The market’s most visible historical artifact, the circular building, was a part of Edwin Lutyen’s design for New Delhi. Developed by the British in the early 20th century, Gole Market had senior government officials as its earliest occupants. Many happened to be Bengalis. No wonder there are shops selling a wide variety of Bengali products from Jamdani sarees to the Ganashakti newspaper.
The Saraswati Book Depot, on Bhagat Singh Marg, has a Bengali flavour. Its owner, Hari Pada Das, is like a side character of Satyajit Ray’s Feluda mysteries. All day long he sits in the darkness of his ill-lit store selling Bengali-language books and journals.

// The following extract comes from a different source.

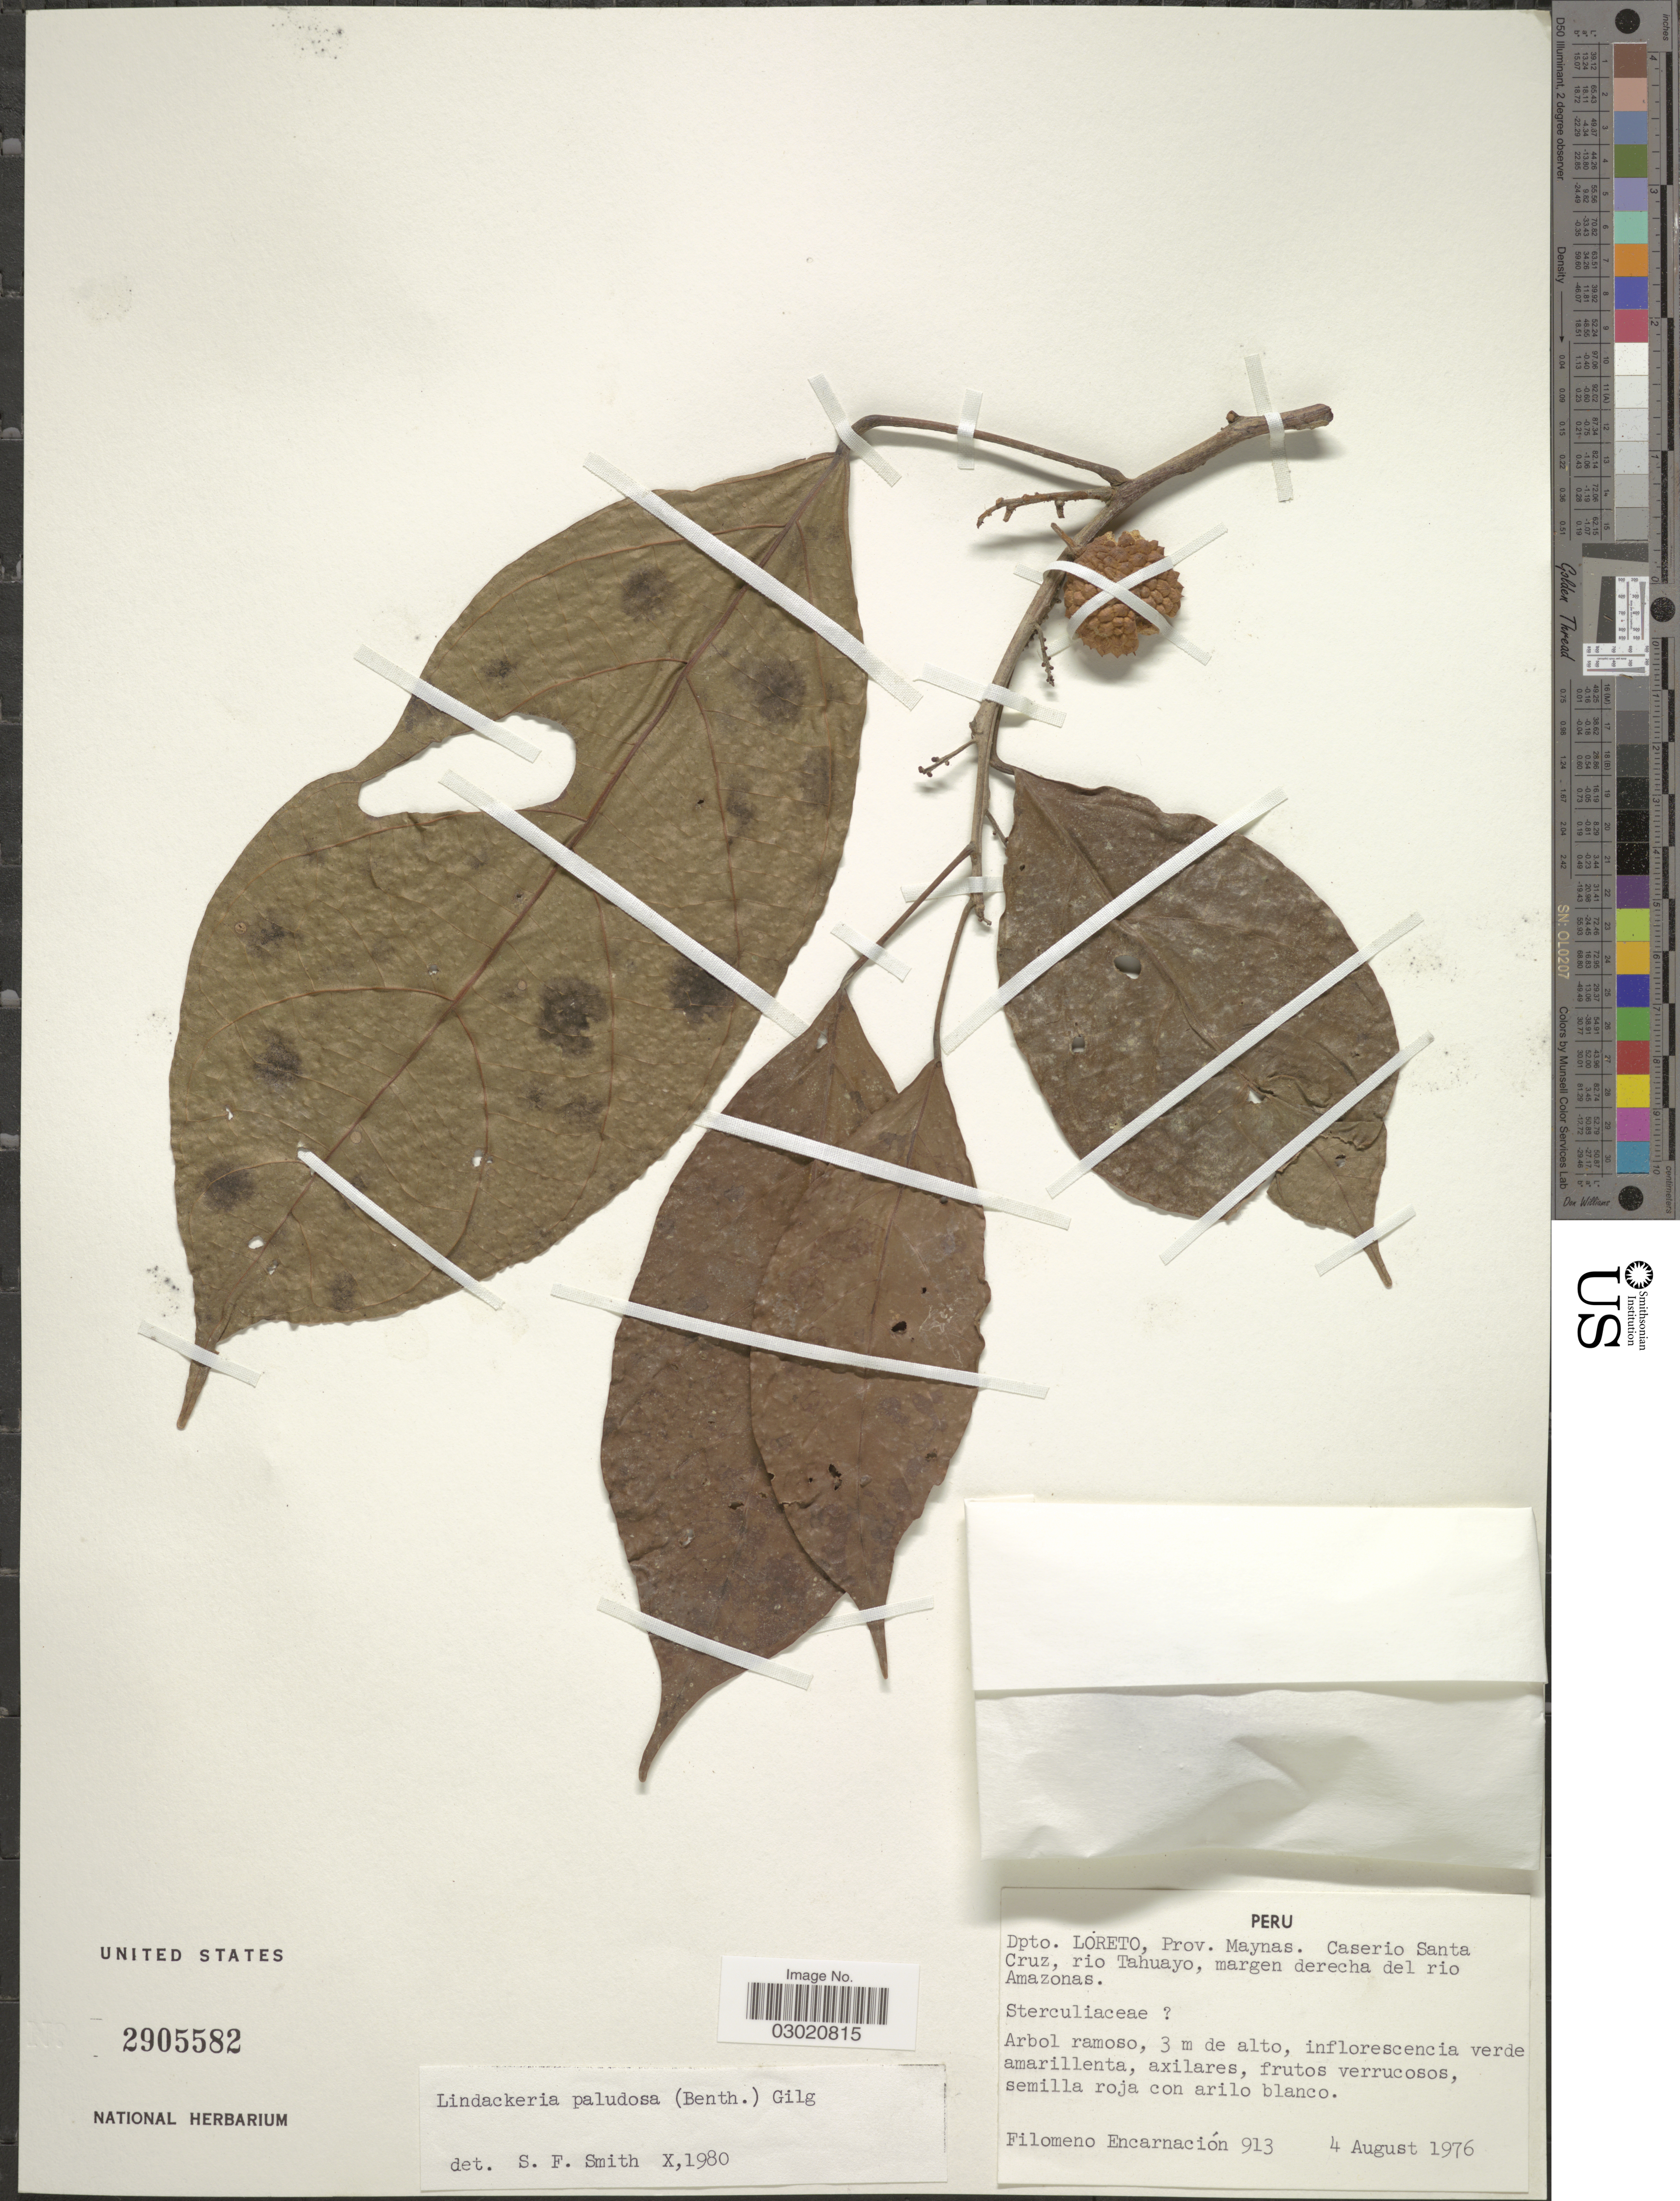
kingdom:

It is eerie in the shop: dusty shelves, old books, and a disconcerting quietness. Das laments the dwindling population of Bengalis. “This place abounded with Bengalis once, but many have left now. The business has gone down. The one-way traffic has made bad things worse,” he says.
For the stomach
Most food lovers in the city must be familiar with Gole Market’s Kaleva and Bengal Sweet House. Try Karachi Halwa too. It belongs to the Khemani family who migrated from Sindh almost a decade before the Partition. If too much sweet proves to be unhealthy, then Ram Manohar and Lady Hardinge hospitals are close by. Many doctors used to live in the area. One neighbourhood is known as Doctor Lane.
There are also many places of worship in the immediate locality. In fact, the aptly named Mandir Marg is lined with several houses of worship such as Valmiki Mandir, Birla Mandir, Kali Mandir, Arya Samaj Mandir, and St. Thomas’ Church.
Alongside religion, education is also a top draw here. And so, no dearth of schools — from Shahrukh Khan’s St. Columba’s to Kendriya Vidyalaya. Also don’t miss walking past the RM Arya Girls Primary School in Doctor Lane. It is housed in a most beautiful colonial-era mansion. With the city rapidly changing its visual look, Gole Market seems to have somehow frozen in time.